SOURCE:
+---+

To justify the sixteen-year delay between his 1994 conviction and his petitions for relief, Silent argues that he only recently became aware of the immigration consequences of his guilty plea. This is not a sound justification for his failure to raise this issue during the pendency of the criminal proceedings, take a direct appeal on the issue, or seek some other form of relief while incarcerated. That is so because the facts and law underlying the claim have been available at all times since Silent was indicted, see Hamling v. United States, 418 U.S. 87, 117 (1974); United States v. Thompson, 356 F.2d 216, 226 (2d Cir. 1965), and because the lengthy sentence imposed gave Silent ample incentive to raise this claim. To entertain Silent's petition "notwithstanding his unjustifiable delay would be an unwarranted infringement upon the government's interest in the finality of convictions." Foont, 93 F.3d at 80.
The Court also notes, as respondent points out, that the plea agreement and pre-sentence report both included the intent element, and that Silent allocuted to the sort of deliberate threat that satisfies § 2119 under Holloway v. United States, 526 U.S. 1, 3 (1999). Plea Ag. f 1; Plea Tr. 18-20.
B. Failure to Specify § 2119 Offense
Silent also contends that the indictment was insufficient because it failed to indicate which subsection of § 2119 he was accused of violating. Silent has arguably provided a sound justification for his delay in seeking relief on this claim. The claim largely (if ultimately unavailingly) rests upon the Supreme Court's decision in Jones v. United States, 526 U.S. 227 (1999), decided after Silent had served a majority of his prison term but before Silent was aware of the immigration consequences flowing from his conviction. As such, at least as far as Silent was aware, he had minimal incentive to seek relief at the time Jones was decided. Now aware of the consequences of his conviction, he wishes to press the claim. Even if the Court did find the claim timely, however, it is without merit.
In Jones, the Supreme Court considered whether section §2119 "defined three distinct offenses or a single crime with a choice of three maximum penalties, two of them dependent on sentencing factors exempt from the requirements of charge and jury verdict." 526 U.S. at 229. The Court opted for the former interpretation, largely on the basis of the canon of constitutional avoidance. Id. A contrary reading, the Court explained, would force the Court to confront the grave constitutional concerns hinted at a term earlier in Almendarez-Torres v. United States, 523 U.S. 224, 230 (1998), and addressed squarely a term later in Apprendi v. New Jersey, 530 U.S. 466 (2000). Jones, 526 U.S. at 239-52. Accordingly, the Court held that § 2119 defined three separate offenses, one basic offense with a maximum penalty of fifteen years' imprisonment, and two aggravated offenses, one of which increases the maximum penalty to twenty-five years upon proof beyond a reasonable doubt that "serious bodily injury results," and one of which increases the maximum penalty to life upon proof beyond a reasonable doubt that "death results."
Jones interpreted § 2119 as it existed in 1992. As noted by the Jones Court, however, the Violent Crime Control and Law Enforcement Act of 1994 amended the statute to add the "intent to cause death or serious bodily harm" requirement for all three subsections and expanded the maximum punishment under subsection (3) to include death. Jones, 526 U.S. at 230 n. 1. This amendment became effective on September 13, 1994, and is therefore the version of the statute applicable to Silent.

+---+

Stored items
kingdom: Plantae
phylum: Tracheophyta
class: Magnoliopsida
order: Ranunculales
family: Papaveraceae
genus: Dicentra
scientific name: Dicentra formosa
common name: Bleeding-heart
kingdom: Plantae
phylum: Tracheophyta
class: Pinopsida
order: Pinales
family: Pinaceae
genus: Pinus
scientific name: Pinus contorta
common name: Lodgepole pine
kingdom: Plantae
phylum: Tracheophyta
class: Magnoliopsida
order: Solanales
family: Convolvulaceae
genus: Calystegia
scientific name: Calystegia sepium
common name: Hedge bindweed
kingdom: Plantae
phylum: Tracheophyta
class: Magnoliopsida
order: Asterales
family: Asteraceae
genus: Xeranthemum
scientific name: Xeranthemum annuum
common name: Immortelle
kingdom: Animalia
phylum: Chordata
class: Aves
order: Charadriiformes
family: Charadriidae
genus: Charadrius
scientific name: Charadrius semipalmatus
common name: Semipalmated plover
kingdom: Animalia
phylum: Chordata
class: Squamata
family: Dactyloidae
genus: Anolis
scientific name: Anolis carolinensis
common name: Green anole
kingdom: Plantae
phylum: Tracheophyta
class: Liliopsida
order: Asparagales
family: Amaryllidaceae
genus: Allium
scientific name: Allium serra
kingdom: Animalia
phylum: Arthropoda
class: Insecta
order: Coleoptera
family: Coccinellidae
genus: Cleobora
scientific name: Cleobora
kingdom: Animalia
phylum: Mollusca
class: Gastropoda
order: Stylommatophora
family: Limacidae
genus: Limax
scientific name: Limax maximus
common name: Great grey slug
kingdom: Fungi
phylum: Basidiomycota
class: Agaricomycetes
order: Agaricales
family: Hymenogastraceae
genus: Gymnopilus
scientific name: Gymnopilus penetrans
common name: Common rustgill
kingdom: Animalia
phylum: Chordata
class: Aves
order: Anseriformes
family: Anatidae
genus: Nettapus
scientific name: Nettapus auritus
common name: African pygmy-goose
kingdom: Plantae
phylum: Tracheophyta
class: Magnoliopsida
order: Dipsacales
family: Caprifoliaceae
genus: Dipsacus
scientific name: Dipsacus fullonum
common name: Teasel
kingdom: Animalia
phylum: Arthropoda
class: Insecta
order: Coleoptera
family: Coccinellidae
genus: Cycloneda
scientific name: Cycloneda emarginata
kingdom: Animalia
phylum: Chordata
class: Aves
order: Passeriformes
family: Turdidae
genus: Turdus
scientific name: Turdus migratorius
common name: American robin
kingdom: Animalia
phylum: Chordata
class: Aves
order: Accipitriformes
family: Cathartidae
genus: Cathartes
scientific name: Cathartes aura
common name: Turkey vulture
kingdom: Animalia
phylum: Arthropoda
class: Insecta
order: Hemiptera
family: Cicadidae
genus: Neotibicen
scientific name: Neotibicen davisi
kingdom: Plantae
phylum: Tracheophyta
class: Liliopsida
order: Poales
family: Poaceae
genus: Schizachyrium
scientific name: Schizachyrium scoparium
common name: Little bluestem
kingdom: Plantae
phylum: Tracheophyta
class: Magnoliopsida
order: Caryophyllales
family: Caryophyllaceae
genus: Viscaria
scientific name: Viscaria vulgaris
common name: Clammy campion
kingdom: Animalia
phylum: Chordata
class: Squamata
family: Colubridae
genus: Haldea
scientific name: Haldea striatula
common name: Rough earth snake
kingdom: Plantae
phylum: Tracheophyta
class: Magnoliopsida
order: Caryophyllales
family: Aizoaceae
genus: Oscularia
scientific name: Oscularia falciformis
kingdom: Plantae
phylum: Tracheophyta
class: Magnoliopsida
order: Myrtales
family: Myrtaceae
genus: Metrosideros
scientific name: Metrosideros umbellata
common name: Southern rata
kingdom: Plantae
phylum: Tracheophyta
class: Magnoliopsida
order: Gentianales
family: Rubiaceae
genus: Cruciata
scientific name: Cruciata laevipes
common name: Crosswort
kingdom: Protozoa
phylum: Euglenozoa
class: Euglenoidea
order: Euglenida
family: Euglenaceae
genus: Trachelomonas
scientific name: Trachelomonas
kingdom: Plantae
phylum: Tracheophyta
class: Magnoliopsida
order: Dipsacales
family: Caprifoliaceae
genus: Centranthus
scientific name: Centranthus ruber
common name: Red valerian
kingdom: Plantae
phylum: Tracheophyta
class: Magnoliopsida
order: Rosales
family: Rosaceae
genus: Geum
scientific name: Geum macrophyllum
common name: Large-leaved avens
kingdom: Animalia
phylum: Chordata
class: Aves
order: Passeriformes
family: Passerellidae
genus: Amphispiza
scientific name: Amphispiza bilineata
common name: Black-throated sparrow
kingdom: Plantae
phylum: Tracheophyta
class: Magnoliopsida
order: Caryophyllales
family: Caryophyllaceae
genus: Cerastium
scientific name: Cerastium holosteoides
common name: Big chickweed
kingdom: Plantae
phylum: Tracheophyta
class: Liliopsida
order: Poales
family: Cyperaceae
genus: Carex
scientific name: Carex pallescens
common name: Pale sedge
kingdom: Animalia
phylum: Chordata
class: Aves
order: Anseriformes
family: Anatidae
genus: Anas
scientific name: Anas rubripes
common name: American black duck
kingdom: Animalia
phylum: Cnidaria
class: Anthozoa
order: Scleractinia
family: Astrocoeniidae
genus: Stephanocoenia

+---+

WHAT TO DO: Set down word for word the passage of the court opinion from "B. Failure to" to "is without merit.".

RESPONSE TO THE EXERCISE:
B. Failure to Specify § 2119 Offense
Silent also contends that the indictment was insufficient because it failed to indicate which subsection of § 2119 he was accused of violating. Silent has arguably provided a sound justification for his delay in seeking relief on this claim. The claim largely (if ultimately unavailingly) rests upon the Supreme Court's decision in Jones v. United States, 526 U.S. 227 (1999), decided after Silent had served a majority of his prison term but before Silent was aware of the immigration consequences flowing from his conviction. As such, at least as far as Silent was aware, he had minimal incentive to seek relief at the time Jones was decided. Now aware of the consequences of his conviction, he wishes to press the claim. Even if the Court did find the claim timely, however, it is without merit.